* Dataset
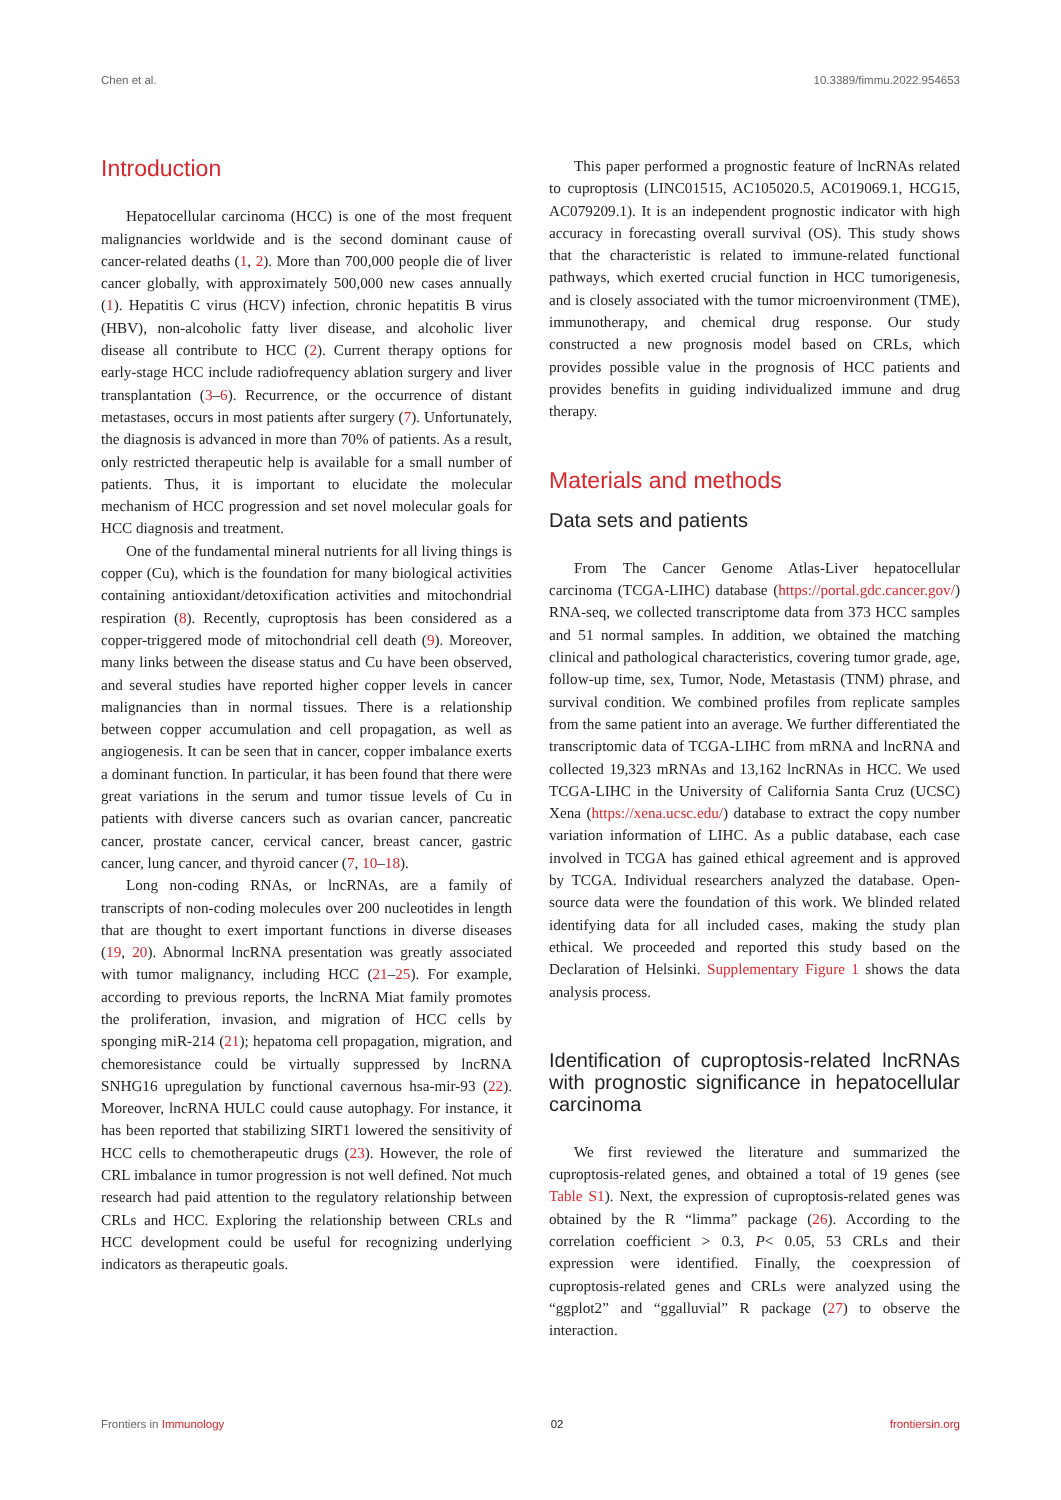Chen et al. 10.3389/fimmu.2022.954653
Introduction
Hepatocellular carcinoma (HCC) is one of the most frequent malignancies worldwide and is the second dominant cause of cancer-related deaths (1, 2). More than 700,000 people die of liver cancer globally, with approximately 500,000 new cases annually (1). Hepatitis C virus (HCV) infection, chronic hepatitis B virus (HBV), non-alcoholic fatty liver disease, and alcoholic liver disease all contribute to HCC (2). Current therapy options for early-stage HCC include radiofrequency ablation surgery and liver transplantation (3–6). Recurrence, or the occurrence of distant metastases, occurs in most patients after surgery (7). Unfortunately, the diagnosis is advanced in more than 70% of patients. As a result, only restricted therapeutic help is available for a small number of patients. Thus, it is important to elucidate the molecular mechanism of HCC progression and set novel molecular goals for HCC diagnosis and treatment.
One of the fundamental mineral nutrients for all living things is copper (Cu), which is the foundation for many biological activities containing antioxidant/detoxification activities and mitochondrial respiration (8). Recently, cuproptosis has been considered as a copper-triggered mode of mitochondrial cell death (9). Moreover, many links between the disease status and Cu have been observed, and several studies have reported higher copper levels in cancer malignancies than in normal tissues. There is a relationship between copper accumulation and cell propagation, as well as angiogenesis. It can be seen that in cancer, copper imbalance exerts a dominant function. In particular, it has been found that there were great variations in the serum and tumor tissue levels of Cu in patients with diverse cancers such as ovarian cancer, pancreatic cancer, prostate cancer, cervical cancer, breast cancer, gastric cancer, lung cancer, and thyroid cancer (7, 10–18).
Long non-coding RNAs, or lncRNAs, are a family of transcripts of non-coding molecules over 200 nucleotides in length that are thought to exert important functions in diverse diseases (19, 20). Abnormal lncRNA presentation was greatly associated with tumor malignancy, including HCC (21–25). For example, according to previous reports, the lncRNA Miat family promotes the proliferation, invasion, and migration of HCC cells by sponging miR-214 (21); hepatoma cell propagation, migration, and chemoresistance could be virtually suppressed by lncRNA SNHG16 upregulation by functional cavernous hsa-mir-93 (22). Moreover, lncRNA HULC could cause autophagy. For instance, it has been reported that stabilizing SIRT1 lowered the sensitivity of HCC cells to chemotherapeutic drugs (23). However, the role of CRL imbalance in tumor progression is not well defined. Not much research had paid attention to the regulatory relationship between CRLs and HCC. Exploring the relationship between CRLs and HCC development could be useful for recognizing underlying indicators as therapeutic goals.
This paper performed a prognostic feature of lncRNAs related to cuproptosis (LINC01515, AC105020.5, AC019069.1, HCG15, AC079209.1). It is an independent prognostic indicator with high accuracy in forecasting overall survival (OS). This study shows that the characteristic is related to immune-related functional pathways, which exerted crucial function in HCC tumorigenesis, and is closely associated with the tumor microenvironment (TME), immunotherapy, and chemical drug response. Our study constructed a new prognosis model based on CRLs, which provides possible value in the prognosis of HCC patients and provides benefits in guiding individualized immune and drug therapy.
Materials and methods
Data sets and patients
From The Cancer Genome Atlas-Liver hepatocellular carcinoma (TCGA-LIHC) database (https://portal.gdc.cancer.gov/) RNA-seq, we collected transcriptome data from 373 HCC samples and 51 normal samples. In addition, we obtained the matching clinical and pathological characteristics, covering tumor grade, age, follow-up time, sex, Tumor, Node, Metastasis (TNM) phrase, and survival condition. We combined profiles from replicate samples from the same patient into an average. We further differentiated the transcriptomic data of TCGA-LIHC from mRNA and lncRNA and collected 19,323 mRNAs and 13,162 lncRNAs in HCC. We used TCGA-LIHC in the University of California Santa Cruz (UCSC) Xena (https://xena.ucsc.edu/) database to extract the copy number variation information of LIHC. As a public database, each case involved in TCGA has gained ethical agreement and is approved by TCGA. Individual researchers analyzed the database. Open-source data were the foundation of this work. We blinded related identifying data for all included cases, making the study plan ethical. We proceeded and reported this study based on the Declaration of Helsinki. Supplementary Figure 1 shows the data analysis process.
Identification of cuproptosis-related lncRNAs with prognostic significance in hepatocellular carcinoma
We first reviewed the literature and summarized the cuproptosis-related genes, and obtained a total of 19 genes (see Table S1). Next, the expression of cuproptosis-related genes was obtained by the R “limma” package (26). According to the correlation coefficient > 0.3, P< 0.05, 53 CRLs and their expression were identified. Finally, the coexpression of cuproptosis-related genes and CRLs were analyzed using the “ggplot2” and “ggalluvial” R package (27) to observe the interaction.
Frontiers in Immunology 02 frontiersin.org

* What needs to be done
Copy the lines from the one with "We first reviewed" through the last line of the material above, exactly as they are and with no others.

* Answer to this task
We first reviewed the literature and summarized the cuproptosis-related genes, and obtained a total of 19 genes (see Table S1). Next, the expression of cuproptosis-related genes was obtained by the R “limma” package (26). According to the correlation coefficient > 0.3, P< 0.05, 53 CRLs and their expression were identified. Finally, the coexpression of cuproptosis-related genes and CRLs were analyzed using the “ggplot2” and “ggalluvial” R package (27) to observe the interaction.
Frontiers in Immunology 02 frontiersin.org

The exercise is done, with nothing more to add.